── Records to process ──

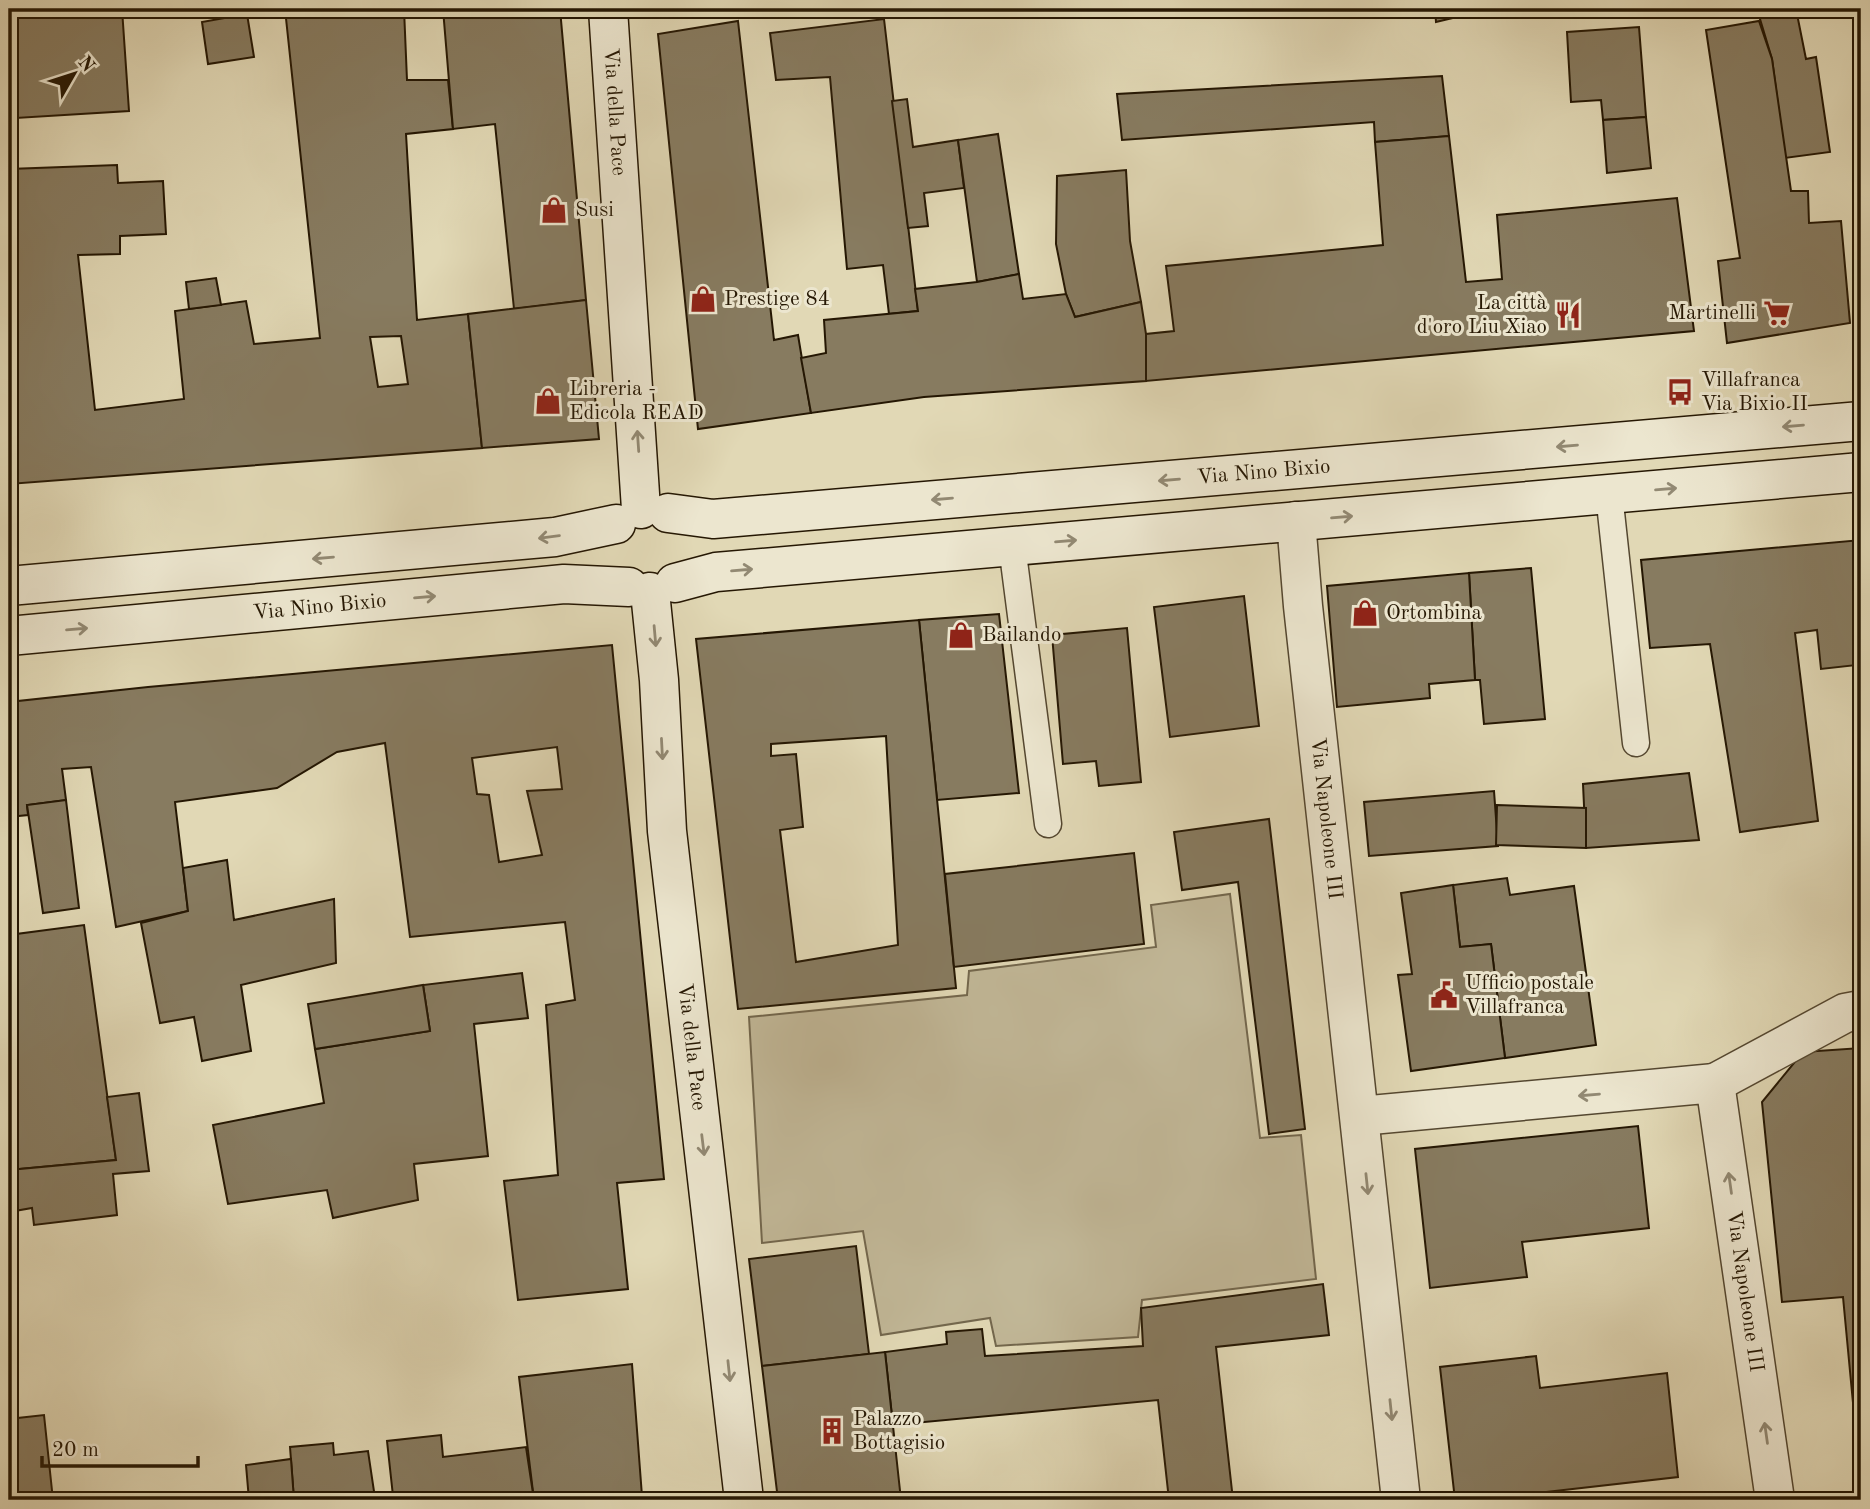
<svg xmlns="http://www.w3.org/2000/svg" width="1870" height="1509" font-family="'Old Standard TT',serif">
<rect width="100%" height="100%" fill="#e1d8b5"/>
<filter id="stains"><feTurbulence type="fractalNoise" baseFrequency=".00286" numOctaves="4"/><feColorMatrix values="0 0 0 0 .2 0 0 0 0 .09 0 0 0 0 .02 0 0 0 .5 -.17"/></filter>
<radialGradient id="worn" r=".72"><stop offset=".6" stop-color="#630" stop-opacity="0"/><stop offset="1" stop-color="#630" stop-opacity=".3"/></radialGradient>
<!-- green -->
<path fill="#c1b797" stroke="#73674d" stroke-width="2" d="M1230,894L1260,1138L1301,1135L1316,1279L1142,1300L1138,1337L996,1346L990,1318L881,1335L863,1231L762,1243L749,1017L967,995L969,971L1156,947L1151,905Z"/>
<!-- building -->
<g fill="#877b60" stroke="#251703" stroke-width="2" fill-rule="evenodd">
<path d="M9,9H122L129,111L16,118Z"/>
<path d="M285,9H404L407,80H448L453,129L406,134L417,320L468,314L482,448L9,484V169L117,165L118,183L163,181L166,234L120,236V254L78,255L95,410L184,399L175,311L246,301L254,344L320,338ZM401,336L408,384L378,387L370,337Z"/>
<path d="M443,9H560L586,300L514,309L495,124L453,129Z"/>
<path d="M1435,9H1477L1478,12L1436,22Z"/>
<path d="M1757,9H1796L1806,59L1816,57L1830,152L1785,158L1772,59Z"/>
<path d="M247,14L254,57L208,64L202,22Z"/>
<path d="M884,19L918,311L889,314L883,265L847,269L830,77L776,80L770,33Z"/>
<path d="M738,21L774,340L798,335L811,413L698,429L658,34Z"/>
<path d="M1759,21L1772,59L1791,191H1808L1809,223L1841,221L1850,323L1727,343L1718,261L1740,258L1706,30Z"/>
<path d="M1639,27L1646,117L1603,120L1601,100L1571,102L1567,32Z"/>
<path d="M1442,76L1449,136L1375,142L1374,122L1122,140L1117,94Z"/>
<path d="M907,99L913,147L958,140L964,188L924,193L928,226L908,228L892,101Z"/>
<path d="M1646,117L1651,168L1607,173L1603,120Z"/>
<path d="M998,134L1019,274L977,282L958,140Z"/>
<path d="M1449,136L1466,282L1502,279L1497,215L1677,198L1694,331L1146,381V334L1174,331L1166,266L1383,245L1375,142Z"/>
<path d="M1126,170L1130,241L1141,302L1075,317L1066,294L1056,244L1057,176Z"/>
<path d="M1019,274L1023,299L1066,294L1075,317L1141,302L1146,334V381L924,397L811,413L801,358L826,353L824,320L918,311L915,289L977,282Z"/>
<path d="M216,278L221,305L189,309L186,282Z"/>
<path d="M586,300L599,439L482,448L468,314Z"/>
<path d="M1861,540V715L1856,665L1821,669L1817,630L1795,633L1818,821L1740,832L1710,644L1650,648L1641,560Z"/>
<path d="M1531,568L1545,719L1484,724L1480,680H1475L1469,573Z"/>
<path d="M1469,573L1475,680L1429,684L1430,698L1337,707L1327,586Z"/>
<path d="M1244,596L1259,726L1170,737L1154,607Z"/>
<path d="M999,614L1019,793L937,800L919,620Z"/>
<path d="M919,620L956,988L738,1009L696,639ZM886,736L898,945L796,962L780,830L803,827L796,754L771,756V744Z"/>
<path d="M1127,628L1141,782L1099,786L1096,761L1063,764L1052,635Z"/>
<path d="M612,645L664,1179L617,1183L628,1289L518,1300L504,1181L558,1175L546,1005L575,1000L565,922L410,937L385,743L337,752L277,788L175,802L188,911L116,927L91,767L62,769L66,800L27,805L28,815L9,817V702L148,687ZM557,747L562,789L527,791L542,855L499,862L489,795L477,794L472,758Z"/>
<path d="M1689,773L1699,840L1586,848L1583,784Z"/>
<path d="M1494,791L1498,846L1369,856L1364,802Z"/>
<path d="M66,800L79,908L43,913L27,805Z"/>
<path d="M1497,805L1586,808V848L1496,845Z"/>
<path d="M1269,819L1305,1129L1269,1134L1238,882L1182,890L1174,832Z"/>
<path d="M1134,853L1144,944L954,967L945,874Z"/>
<path d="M227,860L234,920L334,899L336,963L241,985L251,1051L202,1061L194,1017L160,1023L141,923L188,911L183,868Z"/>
<path d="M1507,878L1510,895L1574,886L1596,1045L1505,1058L1491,944L1460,947L1453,885Z"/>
<path d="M1453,885L1460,947L1491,944L1505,1058L1411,1071L1398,975L1412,974L1401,893Z"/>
<path d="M84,925L116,1160L9,1170V935Z"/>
<path d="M522,973L528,1018L474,1024L488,1156L414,1164L418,1200L333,1218L327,1190L228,1204L213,1125L324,1103L315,1049L430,1031L423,985Z"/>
<path d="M423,985L430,1031L315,1049L308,1004Z"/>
<path d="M1861,1048V1402L1853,1403L1843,1297L1782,1302L1762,1102L1803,1052Z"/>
<path d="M139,1093L149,1171L113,1174L117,1215L34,1225L32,1208L9,1212V1170L116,1160L107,1097Z"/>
<path d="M1638,1126L1649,1228L1522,1242L1527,1277L1430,1288L1415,1149Z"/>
<path d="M856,1246L869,1354L762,1366L749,1259Z"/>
<path d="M1323,1284L1329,1335L1216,1347L1233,1500H1169L1158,1400L893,1425L885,1352L947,1344L946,1332L982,1329L985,1356L1143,1346L1141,1308Z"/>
<path d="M885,1352L901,1500H778L762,1366Z"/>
<path d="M1536,1356L1540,1388L1667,1373L1678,1477L1476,1500H1455L1440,1367Z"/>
<path d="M632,1364L642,1496L604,1500H534L519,1377Z"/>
<path d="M44,1415L53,1500H9V1419Z"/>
<path d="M441,1435L443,1457L526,1447L534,1500H357L393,1496L387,1441Z"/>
<path d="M333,1443L334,1455L368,1451L375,1498L294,1500L290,1447Z"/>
<path d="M291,1459L294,1500H249L246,1465Z"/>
</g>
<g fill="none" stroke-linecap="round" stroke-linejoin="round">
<defs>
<g id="lane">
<path d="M1609,494L1636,743"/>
<path d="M1012,546L1048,824"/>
</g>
<g id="street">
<path id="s1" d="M1296,521L1303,606L1401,1500"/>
<path d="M1715,1083L1845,1013L1861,1010"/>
<path id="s2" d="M1360,1116L1715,1083L1775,1500"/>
</g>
<g id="secondary">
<path id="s3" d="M608,9L641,509"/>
<path id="s4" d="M668,513L713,519L1861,421"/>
<path d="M675,583L716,572L1861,472"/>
<path d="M9,586L555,537L616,524"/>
<path id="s5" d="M650,592L659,680L667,831L744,1500"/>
<path id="s6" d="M9,636L564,584L629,587"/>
</g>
</defs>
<!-- lane casing -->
<use href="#lane" stroke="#544730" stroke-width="29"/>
<!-- street casing -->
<use href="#street" stroke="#544730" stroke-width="41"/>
<!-- secondary casing -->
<use href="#secondary" stroke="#251703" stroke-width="41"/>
<!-- lane -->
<use href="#lane" stroke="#ece6cf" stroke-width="26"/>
<!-- street -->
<use href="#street" stroke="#ece6cf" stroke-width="38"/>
<!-- secondary -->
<use href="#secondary" stroke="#ece6cf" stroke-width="38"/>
</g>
<!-- one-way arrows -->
<defs><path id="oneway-shaft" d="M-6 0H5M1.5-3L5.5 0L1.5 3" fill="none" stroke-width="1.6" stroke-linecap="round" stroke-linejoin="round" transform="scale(1.75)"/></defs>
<g stroke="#928973">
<use href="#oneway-shaft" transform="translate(1793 426) rotate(175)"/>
<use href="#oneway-shaft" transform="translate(638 441) rotate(-94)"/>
<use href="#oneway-shaft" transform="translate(1567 446) rotate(175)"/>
<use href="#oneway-shaft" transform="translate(1169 480) rotate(175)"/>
<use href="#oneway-shaft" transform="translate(1666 489) rotate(-5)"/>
<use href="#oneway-shaft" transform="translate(942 499) rotate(175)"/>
<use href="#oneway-shaft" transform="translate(1342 517) rotate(-5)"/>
<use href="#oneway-shaft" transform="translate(549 537) rotate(173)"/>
<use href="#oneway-shaft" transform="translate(1066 541) rotate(-5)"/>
<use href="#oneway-shaft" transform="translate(323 558) rotate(175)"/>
<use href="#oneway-shaft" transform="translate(742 570) rotate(-5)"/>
<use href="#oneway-shaft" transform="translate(425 597) rotate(-5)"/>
<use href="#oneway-shaft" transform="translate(77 629) rotate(-5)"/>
<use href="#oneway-shaft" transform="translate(655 636) rotate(85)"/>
<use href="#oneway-shaft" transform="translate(662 749) rotate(87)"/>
<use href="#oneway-shaft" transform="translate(1589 1095) rotate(175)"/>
<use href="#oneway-shaft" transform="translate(703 1145) rotate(83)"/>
<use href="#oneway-shaft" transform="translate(1730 1183) rotate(-98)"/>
<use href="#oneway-shaft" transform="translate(1367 1184) rotate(84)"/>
<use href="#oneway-shaft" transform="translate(729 1371) rotate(84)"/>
<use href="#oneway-shaft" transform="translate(1391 1410) rotate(84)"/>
<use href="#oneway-shaft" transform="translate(1766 1433) rotate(-98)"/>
</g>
<!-- icons -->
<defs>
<symbol id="shop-bare" viewBox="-9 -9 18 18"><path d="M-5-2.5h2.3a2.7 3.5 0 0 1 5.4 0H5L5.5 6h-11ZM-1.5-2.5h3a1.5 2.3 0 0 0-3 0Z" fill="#8f2418" stroke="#ece6cf" stroke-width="2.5" paint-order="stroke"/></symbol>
<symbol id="supermarket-bare" viewBox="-9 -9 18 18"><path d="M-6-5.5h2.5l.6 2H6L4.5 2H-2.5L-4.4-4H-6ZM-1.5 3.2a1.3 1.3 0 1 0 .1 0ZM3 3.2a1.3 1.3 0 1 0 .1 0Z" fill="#8f2418" stroke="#ece6cf" stroke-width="2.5" paint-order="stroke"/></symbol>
<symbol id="restaurant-bare" viewBox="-9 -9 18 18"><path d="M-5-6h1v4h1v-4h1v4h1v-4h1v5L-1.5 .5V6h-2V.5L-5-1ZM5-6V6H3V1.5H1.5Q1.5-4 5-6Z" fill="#8f2418" stroke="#ece6cf" stroke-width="2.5" paint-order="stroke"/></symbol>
<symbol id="bus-bare" viewBox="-9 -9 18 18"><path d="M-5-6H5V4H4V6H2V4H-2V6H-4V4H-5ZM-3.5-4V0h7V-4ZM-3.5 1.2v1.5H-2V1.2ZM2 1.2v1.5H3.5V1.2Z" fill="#8f2418" stroke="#ece6cf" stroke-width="2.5" paint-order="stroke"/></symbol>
<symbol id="civic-bare" viewBox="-9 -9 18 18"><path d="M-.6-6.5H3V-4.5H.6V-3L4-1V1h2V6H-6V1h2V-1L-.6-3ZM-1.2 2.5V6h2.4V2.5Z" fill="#8f2418" stroke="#ece6cf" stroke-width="2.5" paint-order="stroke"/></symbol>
<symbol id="building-bare" viewBox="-9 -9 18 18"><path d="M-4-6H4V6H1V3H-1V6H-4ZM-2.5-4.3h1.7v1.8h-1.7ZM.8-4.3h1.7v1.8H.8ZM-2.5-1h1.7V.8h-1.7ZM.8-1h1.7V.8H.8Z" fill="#8f2418" stroke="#ece6cf" stroke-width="2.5" paint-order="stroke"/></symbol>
</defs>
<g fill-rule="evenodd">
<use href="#shop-bare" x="535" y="191" width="38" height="38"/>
<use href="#shop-bare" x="684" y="280" width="38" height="38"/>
<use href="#supermarket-bare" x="1758" y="294" width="38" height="38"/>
<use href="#restaurant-bare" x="1549" y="296" width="38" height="38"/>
<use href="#bus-bare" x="1661" y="373" width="38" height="38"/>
<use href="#shop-bare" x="529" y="382" width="38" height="38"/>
<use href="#shop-bare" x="1346" y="594" width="38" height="38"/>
<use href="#shop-bare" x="942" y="616" width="38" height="38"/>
<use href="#civic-bare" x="1425" y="976" width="38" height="38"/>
<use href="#building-bare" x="813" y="1412" width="38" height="38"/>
</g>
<g text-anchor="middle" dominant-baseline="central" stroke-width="6" stroke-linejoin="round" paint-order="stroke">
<!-- street labels -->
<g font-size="21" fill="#251703" stroke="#ece6cf">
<text stroke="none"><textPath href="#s3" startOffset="103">Via della Pace</textPath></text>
<text stroke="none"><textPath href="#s4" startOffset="598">Via Nino Bixio</textPath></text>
<text stroke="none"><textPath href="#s6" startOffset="312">Via Nino Bixio</textPath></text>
<text stroke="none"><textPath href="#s1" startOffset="299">Via Napoleone III</textPath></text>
<text stroke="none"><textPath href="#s5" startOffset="457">Via della Pace</textPath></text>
<text stroke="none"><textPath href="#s2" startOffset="567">Via Napoleone III</textPath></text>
</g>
<!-- poi labels -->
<g font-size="21" fill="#251703" stroke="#ece6cf" text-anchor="start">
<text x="575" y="210">Susi</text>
<text x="724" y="299">Prestige 84</text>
<text x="1547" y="303" text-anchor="end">La città<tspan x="1547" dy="24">d'oro Liu Xiao</tspan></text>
<text x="1756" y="313" text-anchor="end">Martinelli</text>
<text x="1701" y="380">Villafranca<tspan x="1701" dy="24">Via Bixio II</tspan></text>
<text x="569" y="389">Libreria -<tspan x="569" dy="24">Edicola READ</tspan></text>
<text x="1386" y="613">Ortombina</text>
<text x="982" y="635">Bailando</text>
<text x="1465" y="983">Ufficio postale<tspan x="1465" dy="24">Villafranca</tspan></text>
<text x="853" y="1419">Palazzo<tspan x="853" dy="24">Bottagisio</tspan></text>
</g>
</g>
<!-- margin -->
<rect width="1870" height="1509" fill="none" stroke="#e1d8b5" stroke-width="35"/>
<rect x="10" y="10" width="1849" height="1488" fill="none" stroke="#251703" stroke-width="3.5"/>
<rect x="18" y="18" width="1835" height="1474" fill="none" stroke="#251703" stroke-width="2"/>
<!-- north arrow -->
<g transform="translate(74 74) rotate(51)" stroke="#ece6cf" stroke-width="5" paint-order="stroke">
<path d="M0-5L12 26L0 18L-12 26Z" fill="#251703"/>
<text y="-10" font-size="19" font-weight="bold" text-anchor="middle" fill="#251703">N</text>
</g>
<!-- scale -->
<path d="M42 1456v10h156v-10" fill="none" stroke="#251703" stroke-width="3.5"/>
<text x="52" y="1456" font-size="21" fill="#251703" stroke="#ece6cf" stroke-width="5" paint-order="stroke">20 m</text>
<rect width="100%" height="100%" filter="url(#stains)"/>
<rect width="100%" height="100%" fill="url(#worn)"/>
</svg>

───

◆ What the task requires ◆
Using the records above, set down exactly the lines from the one with "<!-- lane casing -->" through the one with "<!-- secondary -->", inclusive, and nothing more.

◆ Reply to the exercise ◆
<!-- lane casing -->
<use href="#lane" stroke="#544730" stroke-width="29"/>
<!-- street casing -->
<use href="#street" stroke="#544730" stroke-width="41"/>
<!-- secondary casing -->
<use href="#secondary" stroke="#251703" stroke-width="41"/>
<!-- lane -->
<use href="#lane" stroke="#ece6cf" stroke-width="26"/>
<!-- street -->
<use href="#street" stroke="#ece6cf" stroke-width="38"/>
<!-- secondary -->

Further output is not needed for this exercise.